6. Strengths and Identified Limitations
Strengths:
- Encoder-only multilingual foundation (Gemma 3) yields consistent segment-level gains over mT5.
- Single regression head for both MQM and ESA, negating the need for model duplication.
- Input scheme supports both QE-only and reference-based evaluation seamlessly.
- The two-stage training strategy with synthetic error-coverage enables generalization across unseen and rare error types.
- Demonstrated performance on a decade of WMT evaluation data.
Limitations:
- System-level SPA gains are inconsistent, with minor drops on some language pairs, indicating possible need for further calibration.
- Absence of controlled ablation for the language prefix.
- Exclusive use of an encoder-only model; decoder or cross-attention variants may offer additional benefits, representing a direction for further research (Juraska et al., 28 Oct 2025).
7. Comparative Context and Impact
MetricX-25 marks a significant development in unified MT quality prediction, advancing both the architectural and training methodology landscape. Compared to its predecessor (mT5-XXL-based MetricX-24), MetricX-25 narrows or surpasses previous segment-level performance gaps for multiple language pairs, notably benefiting language pairs where Gemma 3 provides stronger multilingual depth. Techniques from MetricX-25 also underpin the error span detection methods in the companion GemSpanEval model, which surpasses prompting-based LLM baselines for this subtask.
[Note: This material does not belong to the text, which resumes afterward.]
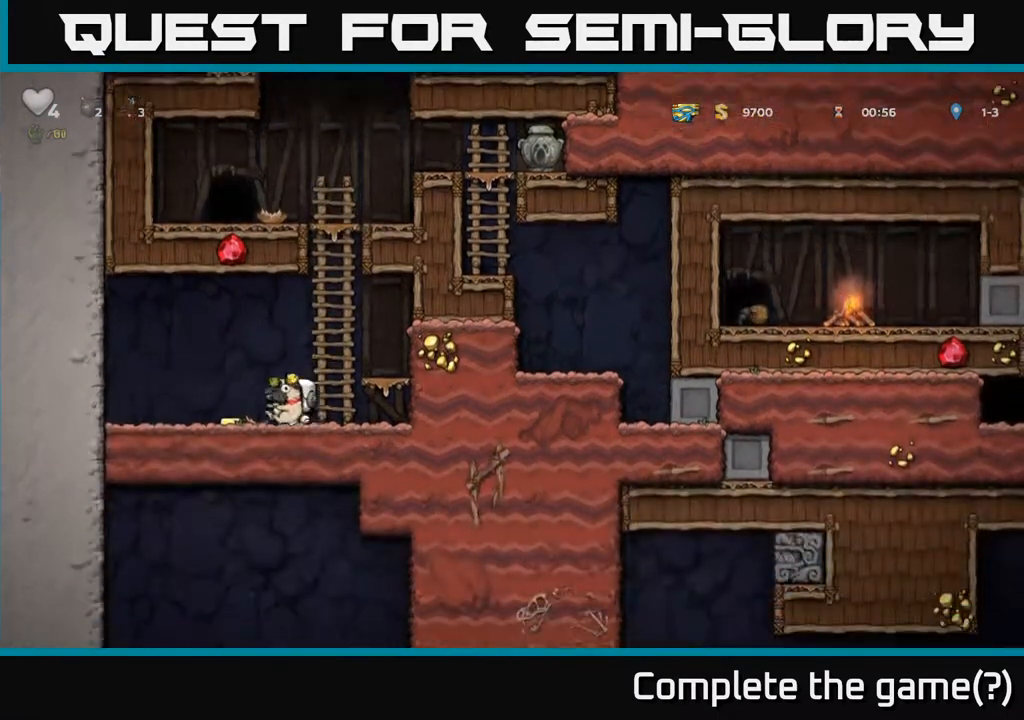
{"buttons": ["DPAD_UP"], "left_stick": "center", "right_stick": "center", "events": [[117, "DPAD_LEFT", "up"], [150, "DPAD_RIGHT", "down"], [233, "A", "down"], [350, "DPAD_UP", "down"], [400, "DPAD_RIGHT", "up"], [450, "A", "up"]]}
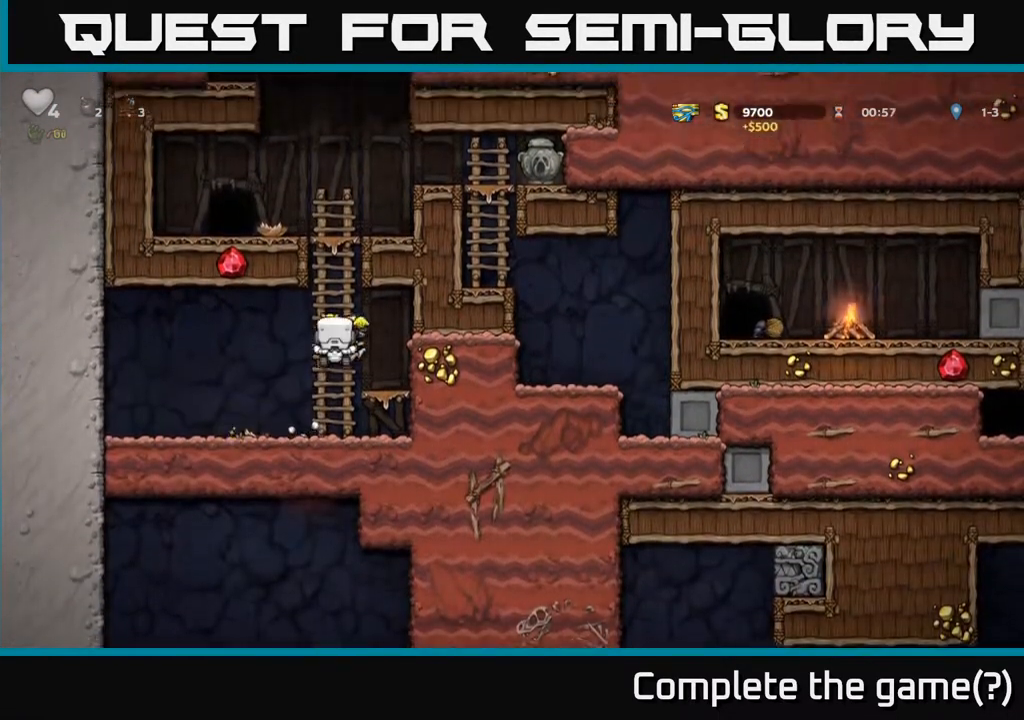
{"buttons": ["DPAD_UP"], "left_stick": "center", "right_stick": "center", "events": [[67, "A", "down"], [250, "A", "up"]]}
The augmentation of input format, explicit score conditioning, and rigorous staged fine-tuning on diverse and synthetic error-rich data, together with robust empirical validation across a broad range of language pairs and tasks, establishes MetricX-25 as a robust, extensible framework for quality estimation and reference-based MT evaluation (Juraska et al., 28 Oct 2025).